▸ Source information:
<<<<

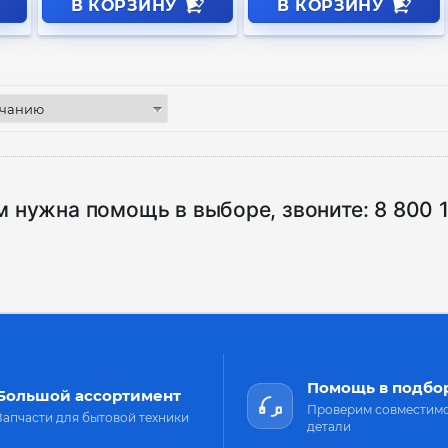
В КОРЗИНУ
В КОРЗИНУ
м нужна помощь в выборе, звоните:
8 800 
Помощь в подбо
Большой ассортимент
Проверим совместим
Запчасти для бытовой техники
детали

>>>>

▸ What to do:
Edit the text lines of the material so that every "В КОРЗИНУ" becomes "КУПИТЬ", and leave everything else unchanged. Omit the pictures from your answer.

▸ Written response:
КУПИТЬ
КУПИТЬ
м нужна помощь в выборе, звоните:
8 800 
Помощь в подбо
Большой ассортимент
Проверим совместим
Запчасти для бытовой техники
детали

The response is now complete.